Continue the article about investors betting on low market volatility, picking up after its final sentence.

PASSAGE SHOWN →
- - -
Who's Afraid of Low Volatility?

Issue 08-07-17   |   Reviewer:   Delvin D. Hawley, Ph.D.


Investors who bet on calm have done very well lately. One of the most popular vehicles for betting on low volatility in the market, an exchange-traded note from VelocityShares, delivered an 180 percent return over the past year. The VIX finished below 10 on only 26 trading days from 1990 through Aug. 2, 2017, and 17 of those days occurred since the start of May.

The persistence of extreme calm over a long time span may have pushed investors toward strategies that could blow up if volatility returns. According to the late economist Hyman Minsky, stability creates its own instability. Professional investors who thrive on volatility find it harder to make a living when markets are calm, so they invest with borrowed money to amplify their meager returns. That makes them vulnerable to a price decline, and stock markets in the U.S. and other countries are more vulnerable to a big selloff than one would think from looking at the VIX alone. S&P 500 price-to-earnings ratio has been climbing consistently over the last five years, and its current high of 21.3 indicates to many that stocks are overpriced.
- - -
DATA PROVIDED →

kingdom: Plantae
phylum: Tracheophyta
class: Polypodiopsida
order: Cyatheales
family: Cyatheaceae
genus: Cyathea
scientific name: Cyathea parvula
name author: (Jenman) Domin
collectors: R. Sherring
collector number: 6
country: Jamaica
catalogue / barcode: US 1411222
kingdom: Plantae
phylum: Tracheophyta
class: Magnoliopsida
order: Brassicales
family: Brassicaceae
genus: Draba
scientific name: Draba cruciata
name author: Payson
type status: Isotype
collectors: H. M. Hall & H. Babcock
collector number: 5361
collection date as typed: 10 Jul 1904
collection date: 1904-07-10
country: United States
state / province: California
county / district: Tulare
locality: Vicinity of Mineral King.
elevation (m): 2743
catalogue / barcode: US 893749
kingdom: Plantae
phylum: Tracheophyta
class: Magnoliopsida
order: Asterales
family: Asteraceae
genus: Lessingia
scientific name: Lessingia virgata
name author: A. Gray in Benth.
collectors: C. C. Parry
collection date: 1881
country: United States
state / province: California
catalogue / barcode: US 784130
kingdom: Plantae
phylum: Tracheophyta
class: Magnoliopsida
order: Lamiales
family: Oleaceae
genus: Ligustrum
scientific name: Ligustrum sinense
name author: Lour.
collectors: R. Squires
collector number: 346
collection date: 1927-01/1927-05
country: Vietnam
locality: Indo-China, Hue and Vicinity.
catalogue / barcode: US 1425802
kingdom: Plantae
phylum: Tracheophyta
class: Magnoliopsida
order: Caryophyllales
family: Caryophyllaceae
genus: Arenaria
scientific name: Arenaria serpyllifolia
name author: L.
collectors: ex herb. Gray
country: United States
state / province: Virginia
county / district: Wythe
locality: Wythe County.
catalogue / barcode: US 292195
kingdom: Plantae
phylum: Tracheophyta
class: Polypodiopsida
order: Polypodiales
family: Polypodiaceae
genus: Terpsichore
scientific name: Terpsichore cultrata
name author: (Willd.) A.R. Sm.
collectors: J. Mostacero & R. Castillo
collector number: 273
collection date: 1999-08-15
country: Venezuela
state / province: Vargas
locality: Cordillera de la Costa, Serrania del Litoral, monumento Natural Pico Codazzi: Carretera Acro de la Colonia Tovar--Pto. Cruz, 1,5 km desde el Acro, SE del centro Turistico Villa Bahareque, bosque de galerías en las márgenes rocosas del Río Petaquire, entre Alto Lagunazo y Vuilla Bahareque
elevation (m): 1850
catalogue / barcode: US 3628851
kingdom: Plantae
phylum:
- - -
SOLVED PROBLEM →
Since the VIX tends to rise when stocks fall, investors’ first thought was to buy VIX products as a hedge against losses on high stock prices. That turned out to be a bad idea because stocks didn’t fall. The new game is to go the opposite direction and bet on volatility staying low or even falling using complex securities like VelocityShares inverse VIX note. The effects of these complex new ways to bet on market behavior are unpredictable, but it’s easy to imagine how things could go bad. If the VIX rises because the stock market is dropping dramatically, investors who bet on a low or falling VIX must quickly find a way to offset their losses. One way to do that is to bet that the stock market will continue to fall. Selling could breed more selling with few market players willing to take the other side, and the effects could spill over into the stock market itself. Such a chain reaction could be set off by, among others, a flirtation with a U.S. government default in September if Congress can’t agree to raise the debt ceiling or a worsening of the North Korea situation.

The main reason to worry about the stock market isn’t the VIX, of course. It’s that stock valuations are historically high and dangers lurk. But the complacency reflected in the VIX tends to make those basic problems scarier.